Kahol Lavan Chairman Benny Gantz greets supporters at a conference in Kiryat Bialik, February 22, 2020. Credit: rami shllush
Chaim Levinson
Chaim Levinson

With eight days left before the general election, internal polls conducted by both Likud and Kahol Lavan show two Knesset seats’ worth of soft-right voters are still wavering between the two largest parties – and they may hold the fate of the next government in their hands. The parties will focus most of their efforts in the remaining days on these voters, in addition to motivating their existing ones.

Haaretz Weekly Ep. 63Credit: Haaretz

Likud has set its sights on the Ethiopian community in Israel, which seemingly leans to the right, but for a number of reasons favored Kahol Lavan in the past two rounds.

At the same time, Kahol Lavan is targeting a group of educated, well-off Ashkenazi voters who live in the large cities – some of whom come from families that traditionally voted for Herut and Gahal, the antecedents of Likud – even though they would normally be considered classic left-wing voters. This group is characterized by its disgust for Prime Minister Benjamin Netanyahu with his indictments, as well as its hawkish nationalist line on security and other issues – similar to that of Kahol Lavan MK Zvi Hauser.

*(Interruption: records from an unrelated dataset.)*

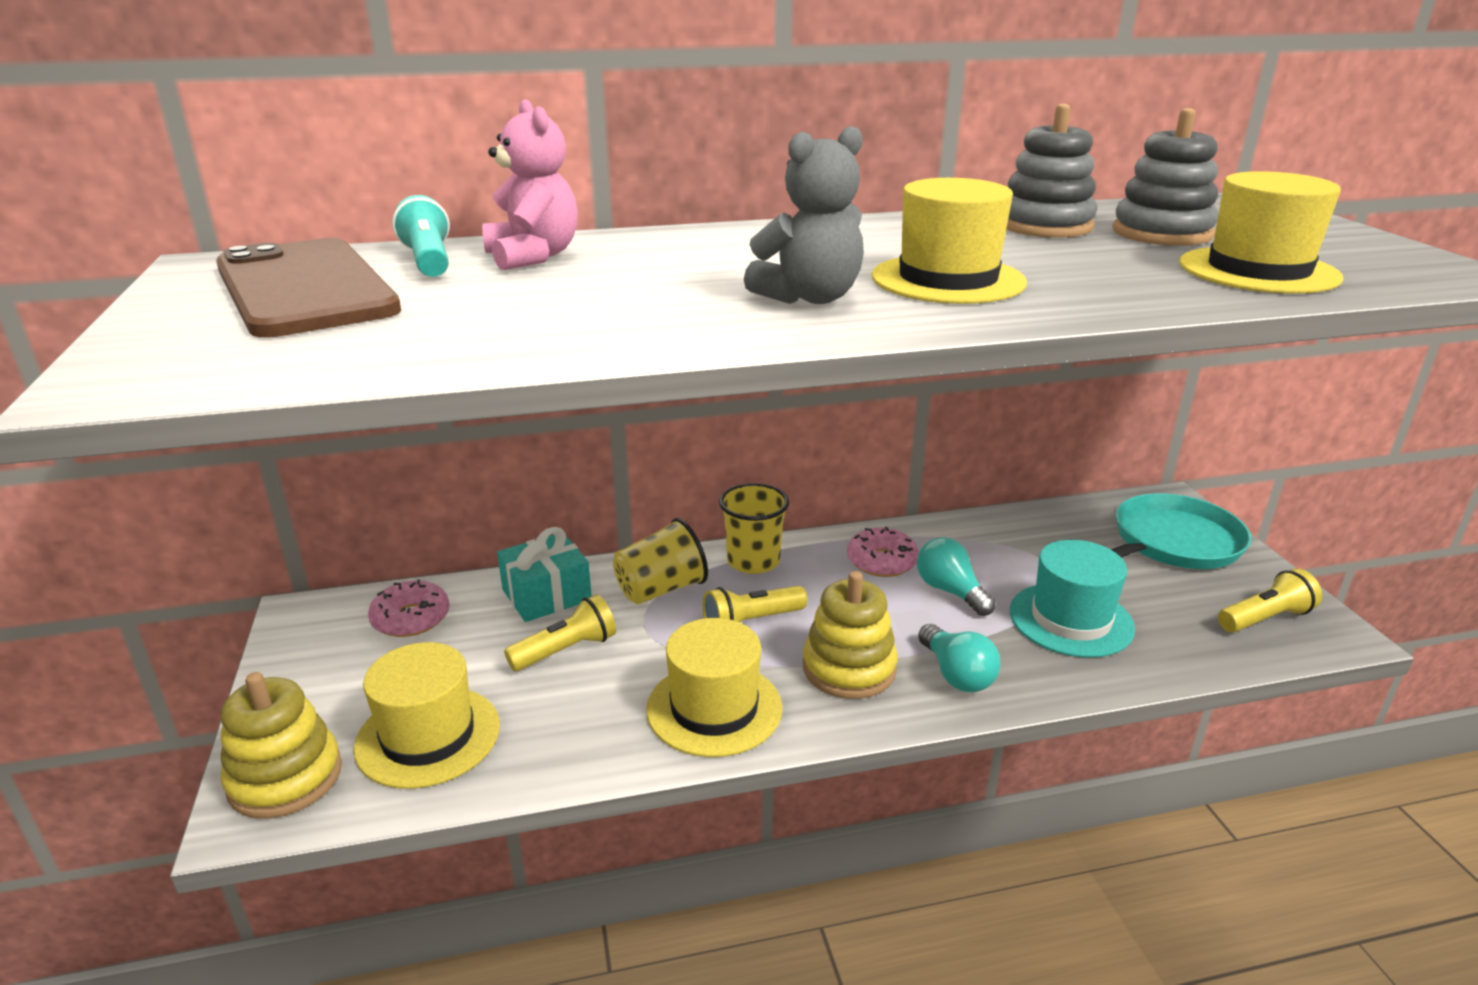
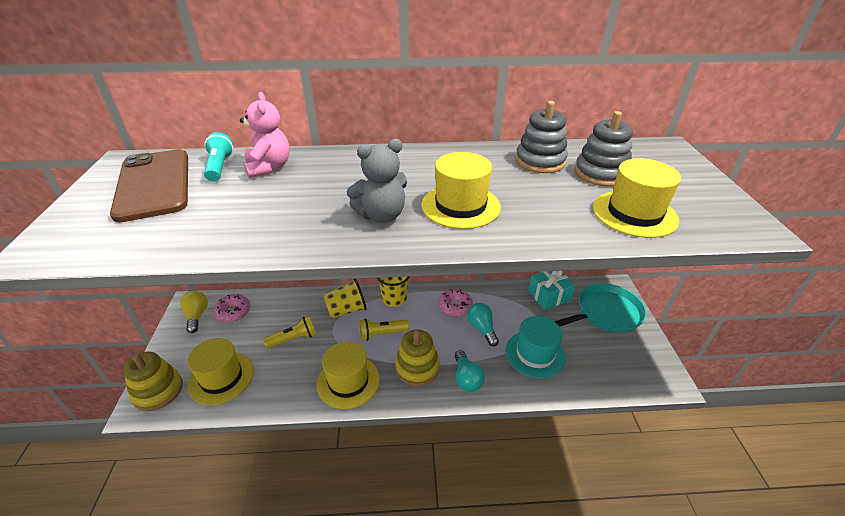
camera: 10 degrees right, 10 degrees up
turquoise gift [497,527,592,622] -> turquoise gift moved to [528,271,575,309]
yellow flashlight [1218,568,1322,632] -> none
none -> yellow light bulb [180,290,208,333]

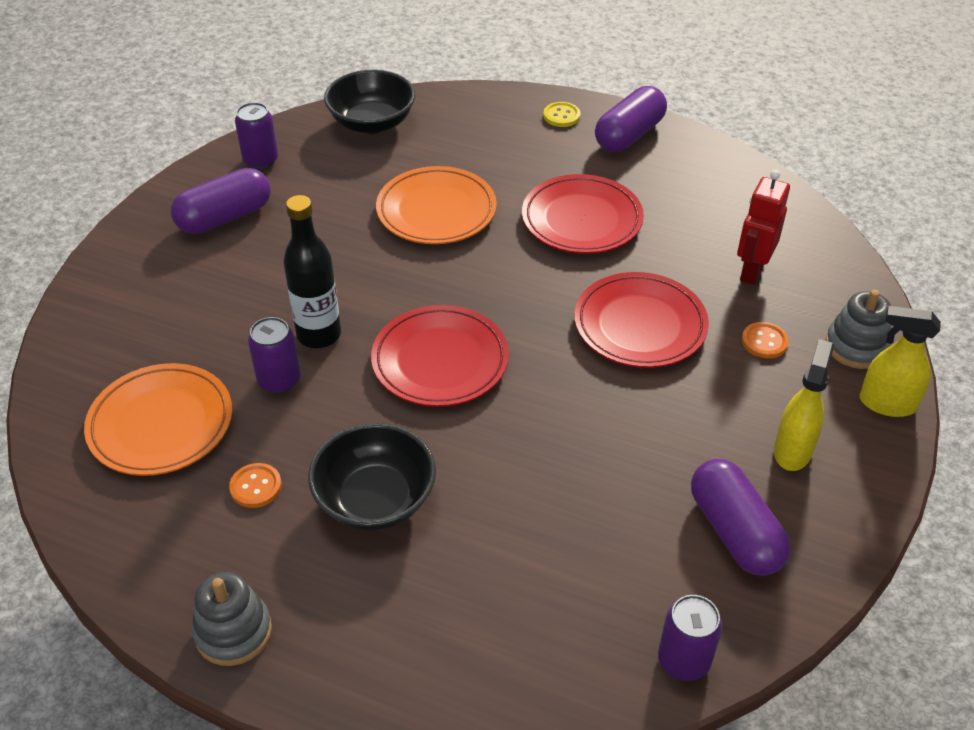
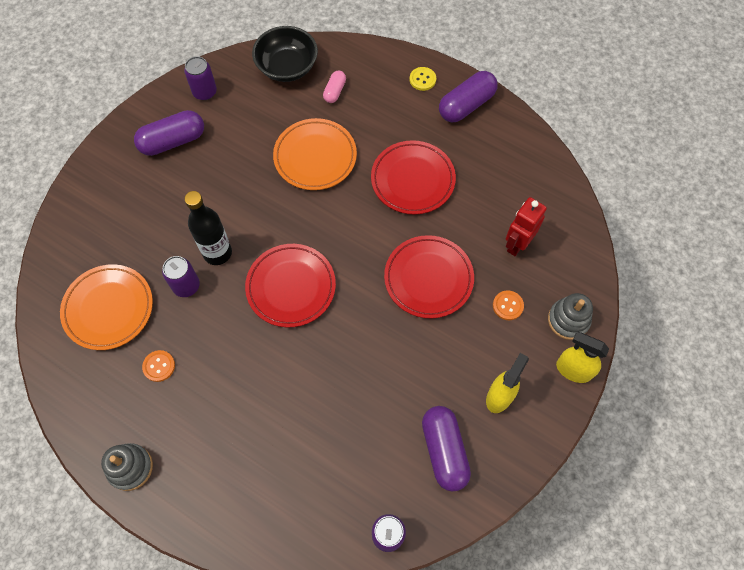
camera: 10 degrees right, 20 degrees up
black bowl [308,423,436,530] -> none
none -> pink capsule [323,71,346,103]

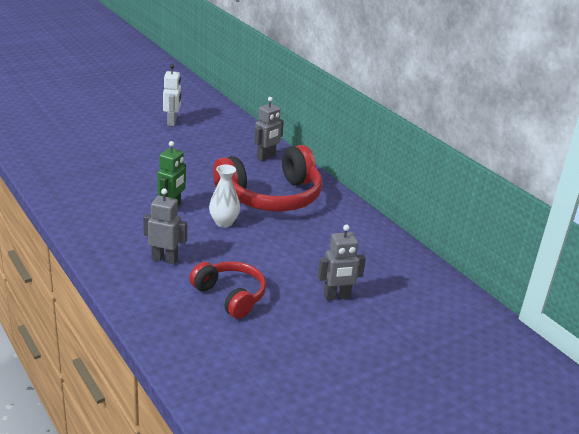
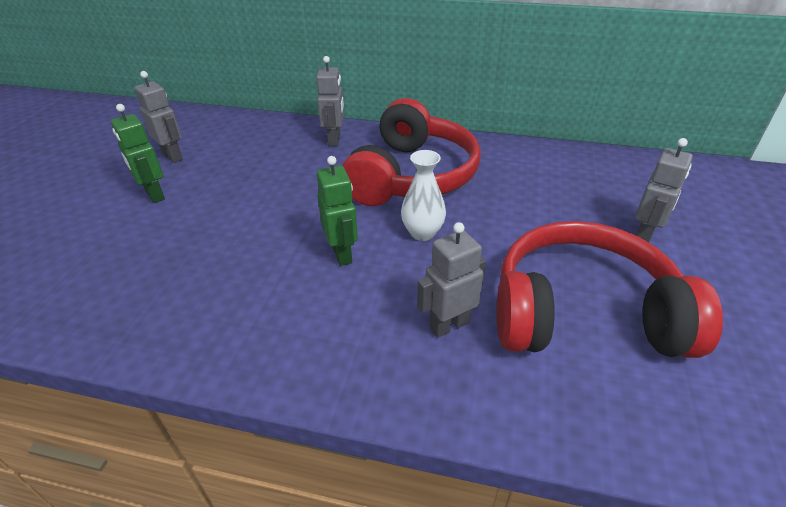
camera: 40 degrees left, 10 degrees up
white robot [163,64,181,126] -> grey robot [134,71,183,163]
red headphones [189,261,266,319] -> red headphones [497,221,723,358], size x1.74
none -> green robot [111,104,165,203]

The parties have also identified a trend among still-undecided young voters with lower- or middle-class incomes who are switching from Likud to Kahol Lavan. This group supports Netanyahu’s security and strategic policies, but is finding it difficult to survive financially. Likud research shows that this group wants to replace Netanyahu because of how long he has been in power, even if they can’t explain how Benny Gantz would help them.

Polls conducted by both parties show that the issue of the largely-Arab Joint List is critical for the bloc of undecided, soft-right voters. This is the reason the Likud campaign is constantly repeating the message that Gantz will establish a government with the Joint List. In response, Kahol Lavan is repeating its message that it will not form a government with the support of the Arab MKs of the Joint List, and for now this two seats’ worth of voters tend to believe Gantz.

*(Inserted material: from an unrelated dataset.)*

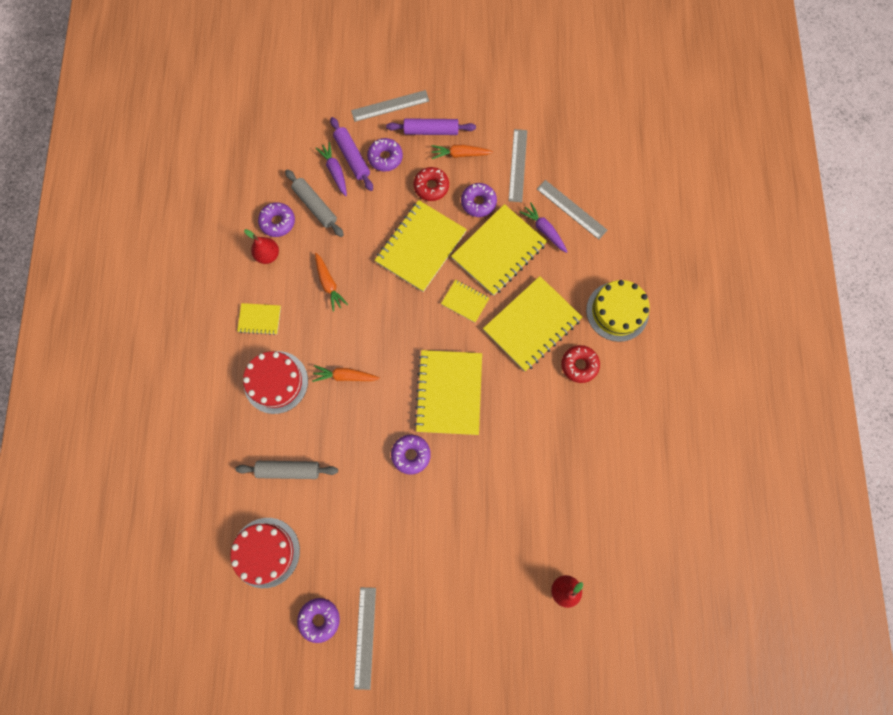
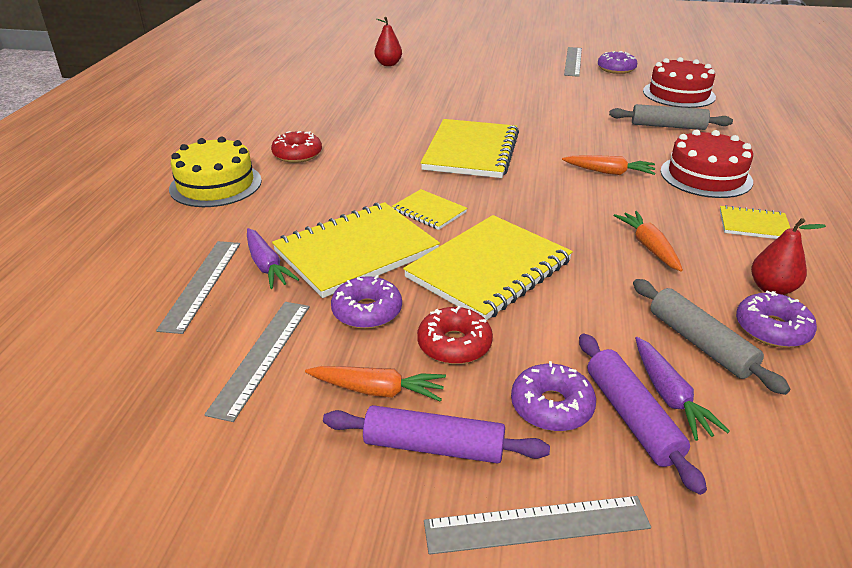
camera: 170 degrees left, 40 degrees down
purple donut [391,435,431,475] -> none
yellow notebook [483,276,582,371] -> none
grey ruler [537,180,608,240] -> grey ruler turned 45 degrees clockwise [156,241,240,334]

Likud is trying to attract this group by emphasizing economic issues – and this is why after an entire campaign without a word on the economy, Netanyahu visited a branch of the Rami Levy supermarket chain and discovered the high cost of living, notably housing. For now, the two parties’ polls show that Netanyahu’s promise of appointing MK Nir Barkat as his next finance minister has not changed any voters’ minds. For now, only one pollster – Shlomo Filber, who is more famous for turning state’s evidence against Netanyahu in the Bezeq-Walla case, and who polls using an internet panel – has found any seats moving from Kahol Lavan to the undecided column. Last week he said two seats’ worth of voters had moved in that direction – and he is the only pollster who has Likud leading Kahol Lavan.

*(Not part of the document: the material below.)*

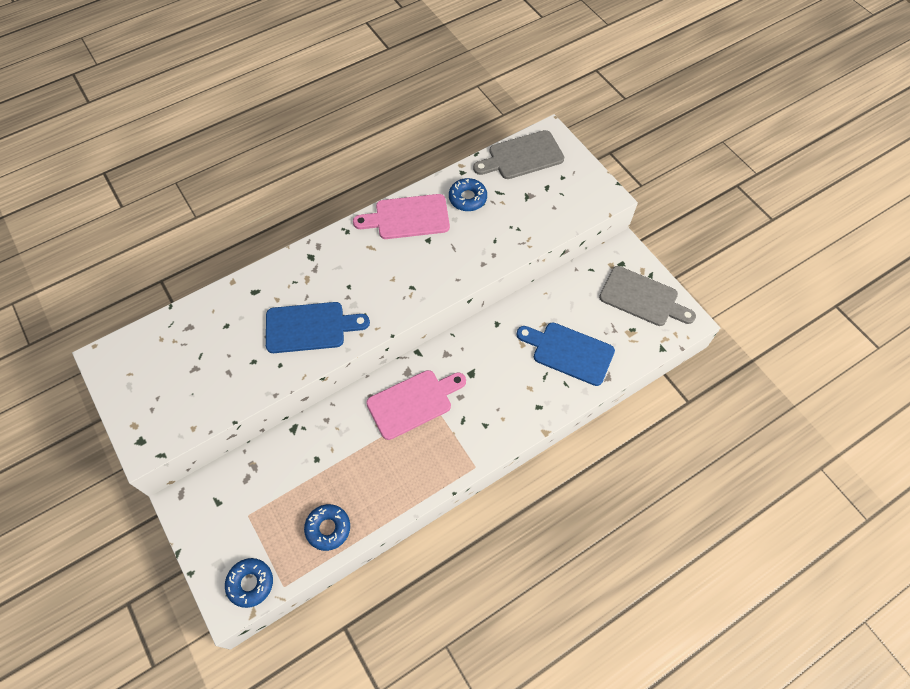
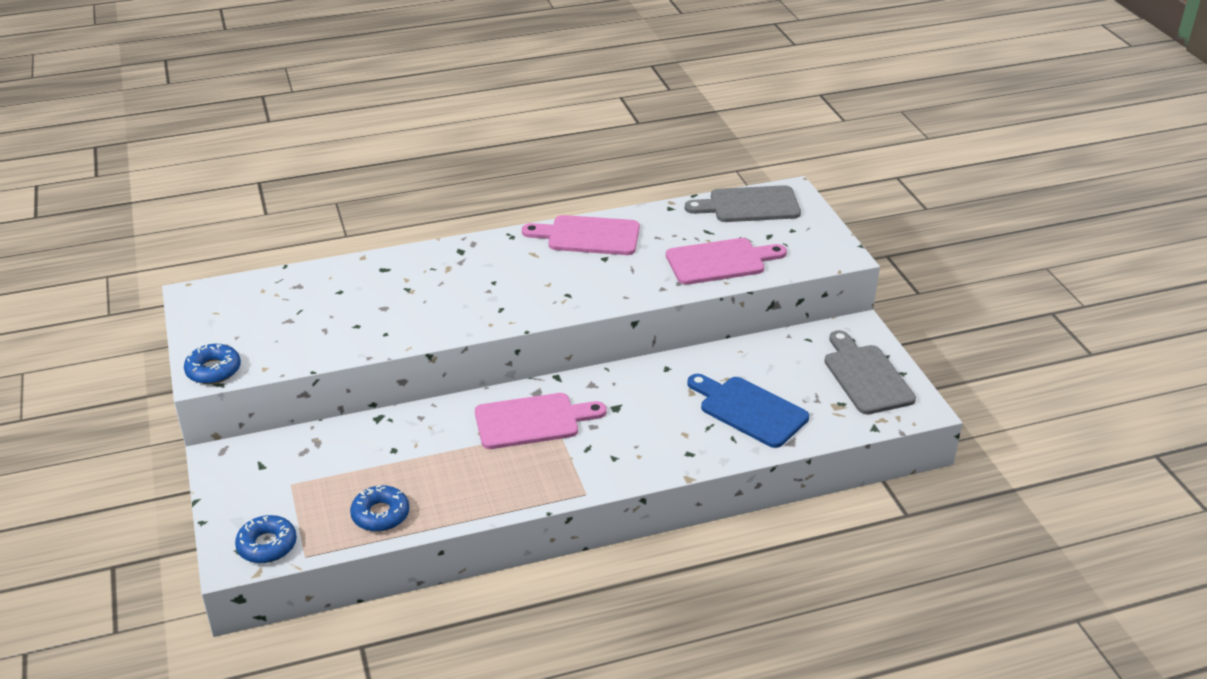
camera: 15 degrees right, 25 degrees down
blue cutting board [266,302,370,353] -> none
blue donut [449,178,487,211] -> blue donut moved to [184,344,241,384]
grey cutting board [599,266,696,326] -> grey cutting board turned 150 degrees counterclockwise [824,330,916,414]
none -> pink cutting board [666,238,787,285]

The investigation of the artificial intelligence company Fifth Dimension, which Gantz chaired – and in which he is not suspected of any wrongdoing – seems to have no effect on voters, so far. Netanyahu’s inner circle is debating between two approaches: flooding the campaign with the issue as much as possible to create the feeling that “everybody is corrupt,” so it is better to vote for Netanyahu; or a different approach that says the issue obscures the message about the Joint List and motivating voters, and in any case will not penetrate the wall of electoral fatigue after 14 months of campaigning. Netanyahu released a number of video clips on the Fifth Dimension on Friday, but as the campaign’s final stretch begins, many voters remains undecided.